* **Required work**:
According to the text on monopolies and anti-trust, what share of search does Google hold?
### Supplied text
Sowell ends this chapter with the example of India, where stringent anti-trust laws were implemented before being eventually repealed in 1991. Before the repeal, most Indian businesses placed their capital and efforts outside of the country. However, once it was gone, the country's economy began to boom, and even foreign investments came in. While their 1991 Monopolies and restrictive Trade Practices Act was intended to control big businesses, all it actually did was prevent competition from keeping such businesses accountable, and thus smaller players looked elsewhere to invest. But once those laws were repealed, India's economy was “revolutionized by competition”.
In today's world, especially considering Big Tech, the ideas of monopoly and anti-trust seems to be under the surface of everyone's talking points. I think what Sowell presents here is an interesting and thoughtful take on it all.
Most people who think of monopolies these days will think of the likes of Google, Facebook, and Amazon. Each of these are the definition of big businesses, and are known to have used the economies of scale to their advantage to get where they are, currently. Today, Facebook has an average monthly user count higher than any country in the world, while Google's share of search is over 90%.
In a fight over censorship, especially in today's politically tense world, has led many to begin calling for the dismembering of these large companies. But in light of what's explained above, there may be no way to do so without hurting people.
A lot of people believe a social media site like Facebook is a monopoly. What they may not understand is that Facebook's primary customer is not the average person. Rather, we are its product. Instead, Facebook's customers are advertisement agencies and companies. In light of this, it would be inappropriate to break up Facebook into separate companies (e.g. Instagram, Facebook, WhatsApp — all as separate companies), as doing so would not actually break those media companies' hold on the average user. Even if broken up, they would not necessarily be in competition with each other. After all, advertisers can spend ad-dollars on multiple platforms at a time. Users don't only use a single platform at a time.
######
### Recorded data
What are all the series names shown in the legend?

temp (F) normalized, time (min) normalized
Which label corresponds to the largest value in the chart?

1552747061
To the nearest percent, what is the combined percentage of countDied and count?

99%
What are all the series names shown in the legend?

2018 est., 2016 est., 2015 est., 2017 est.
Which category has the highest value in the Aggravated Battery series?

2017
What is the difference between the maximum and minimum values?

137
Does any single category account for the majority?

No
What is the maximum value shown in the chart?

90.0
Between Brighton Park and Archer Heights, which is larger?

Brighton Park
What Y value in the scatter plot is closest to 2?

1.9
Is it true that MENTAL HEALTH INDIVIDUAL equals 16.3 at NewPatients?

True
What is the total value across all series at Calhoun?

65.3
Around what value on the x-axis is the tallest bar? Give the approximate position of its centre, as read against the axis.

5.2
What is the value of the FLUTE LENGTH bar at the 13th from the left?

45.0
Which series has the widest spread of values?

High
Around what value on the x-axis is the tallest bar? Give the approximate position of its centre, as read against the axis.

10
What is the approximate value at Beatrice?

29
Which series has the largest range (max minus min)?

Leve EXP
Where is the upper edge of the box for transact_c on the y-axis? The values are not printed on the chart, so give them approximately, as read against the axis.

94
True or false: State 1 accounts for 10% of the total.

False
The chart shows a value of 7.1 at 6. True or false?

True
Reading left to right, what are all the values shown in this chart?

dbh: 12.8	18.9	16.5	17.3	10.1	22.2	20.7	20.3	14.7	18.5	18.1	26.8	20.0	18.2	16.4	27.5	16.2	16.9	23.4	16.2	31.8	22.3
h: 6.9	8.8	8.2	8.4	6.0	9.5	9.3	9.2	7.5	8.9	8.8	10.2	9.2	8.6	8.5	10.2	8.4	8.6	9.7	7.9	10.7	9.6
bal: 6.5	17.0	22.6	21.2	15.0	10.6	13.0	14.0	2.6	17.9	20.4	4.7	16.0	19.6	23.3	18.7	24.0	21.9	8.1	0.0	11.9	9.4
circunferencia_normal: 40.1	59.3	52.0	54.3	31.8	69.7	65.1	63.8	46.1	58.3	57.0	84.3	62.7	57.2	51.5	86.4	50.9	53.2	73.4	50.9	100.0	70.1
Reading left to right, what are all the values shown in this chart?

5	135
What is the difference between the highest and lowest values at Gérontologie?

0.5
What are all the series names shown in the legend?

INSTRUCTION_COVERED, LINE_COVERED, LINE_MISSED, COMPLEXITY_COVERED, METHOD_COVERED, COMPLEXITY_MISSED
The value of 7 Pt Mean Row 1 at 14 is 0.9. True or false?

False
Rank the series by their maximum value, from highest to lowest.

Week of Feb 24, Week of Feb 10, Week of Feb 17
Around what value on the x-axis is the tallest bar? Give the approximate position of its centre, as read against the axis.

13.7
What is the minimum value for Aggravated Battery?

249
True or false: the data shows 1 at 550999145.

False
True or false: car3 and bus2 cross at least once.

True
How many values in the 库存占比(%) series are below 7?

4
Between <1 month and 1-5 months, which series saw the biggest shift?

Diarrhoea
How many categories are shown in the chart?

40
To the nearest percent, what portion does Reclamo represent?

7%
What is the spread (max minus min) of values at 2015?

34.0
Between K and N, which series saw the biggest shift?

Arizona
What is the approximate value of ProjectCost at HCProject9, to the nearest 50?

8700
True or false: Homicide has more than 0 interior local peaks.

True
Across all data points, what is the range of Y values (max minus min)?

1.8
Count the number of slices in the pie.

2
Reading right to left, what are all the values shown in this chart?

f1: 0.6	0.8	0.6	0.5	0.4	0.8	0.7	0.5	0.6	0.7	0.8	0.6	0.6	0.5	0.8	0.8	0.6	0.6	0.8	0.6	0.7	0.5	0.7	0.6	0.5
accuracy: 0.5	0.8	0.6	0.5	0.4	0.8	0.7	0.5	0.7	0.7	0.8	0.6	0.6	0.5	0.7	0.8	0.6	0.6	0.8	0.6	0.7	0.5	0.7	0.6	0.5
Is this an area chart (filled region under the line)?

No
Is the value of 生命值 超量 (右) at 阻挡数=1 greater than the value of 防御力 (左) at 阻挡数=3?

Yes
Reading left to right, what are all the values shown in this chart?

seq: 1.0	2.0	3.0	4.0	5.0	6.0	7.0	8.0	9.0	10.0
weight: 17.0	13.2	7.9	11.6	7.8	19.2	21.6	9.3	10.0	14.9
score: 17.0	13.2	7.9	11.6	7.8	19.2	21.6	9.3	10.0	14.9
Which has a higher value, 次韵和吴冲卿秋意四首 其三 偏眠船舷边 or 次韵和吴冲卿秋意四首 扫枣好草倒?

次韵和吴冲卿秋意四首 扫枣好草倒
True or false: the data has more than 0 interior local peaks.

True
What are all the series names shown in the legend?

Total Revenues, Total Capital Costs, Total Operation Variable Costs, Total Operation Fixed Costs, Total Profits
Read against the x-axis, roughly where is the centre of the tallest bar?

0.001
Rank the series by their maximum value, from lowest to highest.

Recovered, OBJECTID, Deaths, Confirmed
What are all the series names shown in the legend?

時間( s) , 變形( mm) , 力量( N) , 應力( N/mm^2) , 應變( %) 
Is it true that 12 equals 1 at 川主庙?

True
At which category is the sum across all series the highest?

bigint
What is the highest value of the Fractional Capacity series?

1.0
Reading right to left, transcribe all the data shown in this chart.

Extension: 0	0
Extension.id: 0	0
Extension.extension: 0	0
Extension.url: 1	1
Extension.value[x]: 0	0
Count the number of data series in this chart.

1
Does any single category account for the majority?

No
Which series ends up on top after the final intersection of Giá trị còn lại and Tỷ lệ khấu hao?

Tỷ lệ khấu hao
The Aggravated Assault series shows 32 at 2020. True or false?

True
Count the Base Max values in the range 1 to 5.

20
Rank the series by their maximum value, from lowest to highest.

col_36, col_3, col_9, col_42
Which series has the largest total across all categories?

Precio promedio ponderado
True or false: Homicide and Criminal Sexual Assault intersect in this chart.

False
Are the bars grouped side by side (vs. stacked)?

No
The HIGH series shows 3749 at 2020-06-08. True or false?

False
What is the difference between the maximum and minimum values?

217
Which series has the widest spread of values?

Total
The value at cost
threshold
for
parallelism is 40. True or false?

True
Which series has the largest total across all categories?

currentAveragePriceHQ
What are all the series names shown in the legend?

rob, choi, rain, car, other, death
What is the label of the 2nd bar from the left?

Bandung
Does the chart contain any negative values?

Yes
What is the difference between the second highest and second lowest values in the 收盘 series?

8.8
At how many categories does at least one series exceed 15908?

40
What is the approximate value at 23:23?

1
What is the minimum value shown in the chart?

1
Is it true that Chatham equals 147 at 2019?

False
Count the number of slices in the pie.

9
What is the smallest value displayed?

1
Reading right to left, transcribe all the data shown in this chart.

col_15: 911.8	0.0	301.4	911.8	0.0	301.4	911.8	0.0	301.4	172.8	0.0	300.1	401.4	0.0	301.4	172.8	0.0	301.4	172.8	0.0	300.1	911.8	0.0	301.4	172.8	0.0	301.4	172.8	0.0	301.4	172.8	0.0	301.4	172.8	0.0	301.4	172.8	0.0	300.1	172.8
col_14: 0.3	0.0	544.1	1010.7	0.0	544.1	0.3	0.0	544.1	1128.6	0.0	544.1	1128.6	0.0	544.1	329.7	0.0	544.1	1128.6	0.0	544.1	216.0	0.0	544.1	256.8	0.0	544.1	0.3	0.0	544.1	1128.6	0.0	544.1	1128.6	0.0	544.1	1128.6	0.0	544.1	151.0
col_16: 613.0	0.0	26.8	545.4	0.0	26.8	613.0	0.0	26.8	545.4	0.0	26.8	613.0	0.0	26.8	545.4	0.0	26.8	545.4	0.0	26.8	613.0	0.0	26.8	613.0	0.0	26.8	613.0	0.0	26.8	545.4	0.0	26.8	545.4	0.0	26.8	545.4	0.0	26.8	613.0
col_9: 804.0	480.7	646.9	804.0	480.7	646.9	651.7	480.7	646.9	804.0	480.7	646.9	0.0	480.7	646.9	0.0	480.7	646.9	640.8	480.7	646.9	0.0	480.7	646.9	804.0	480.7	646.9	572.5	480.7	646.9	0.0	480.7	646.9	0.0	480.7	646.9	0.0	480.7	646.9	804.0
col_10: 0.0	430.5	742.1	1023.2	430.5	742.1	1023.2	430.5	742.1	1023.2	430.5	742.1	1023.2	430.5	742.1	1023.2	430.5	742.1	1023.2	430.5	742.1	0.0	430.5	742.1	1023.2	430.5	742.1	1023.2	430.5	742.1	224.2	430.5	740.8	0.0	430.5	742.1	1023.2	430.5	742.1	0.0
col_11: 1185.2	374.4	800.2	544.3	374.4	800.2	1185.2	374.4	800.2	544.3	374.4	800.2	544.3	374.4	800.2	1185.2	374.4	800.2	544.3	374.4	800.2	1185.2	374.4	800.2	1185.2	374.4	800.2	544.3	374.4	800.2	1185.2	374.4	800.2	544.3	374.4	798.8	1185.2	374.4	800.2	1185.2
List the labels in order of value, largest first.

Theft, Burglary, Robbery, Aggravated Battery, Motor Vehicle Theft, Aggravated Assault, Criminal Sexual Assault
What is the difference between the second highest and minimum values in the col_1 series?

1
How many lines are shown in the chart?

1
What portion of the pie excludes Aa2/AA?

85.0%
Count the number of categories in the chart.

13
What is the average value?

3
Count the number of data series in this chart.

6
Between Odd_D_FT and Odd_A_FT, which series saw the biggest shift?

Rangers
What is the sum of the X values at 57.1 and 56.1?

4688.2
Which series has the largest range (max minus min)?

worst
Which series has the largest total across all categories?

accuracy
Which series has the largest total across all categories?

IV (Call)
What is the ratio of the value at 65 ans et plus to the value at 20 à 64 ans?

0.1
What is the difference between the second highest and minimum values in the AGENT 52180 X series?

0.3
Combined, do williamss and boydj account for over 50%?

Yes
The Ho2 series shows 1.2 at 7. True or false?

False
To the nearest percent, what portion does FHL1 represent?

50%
######
* **Task solution**:
Google's share of search is over 90%.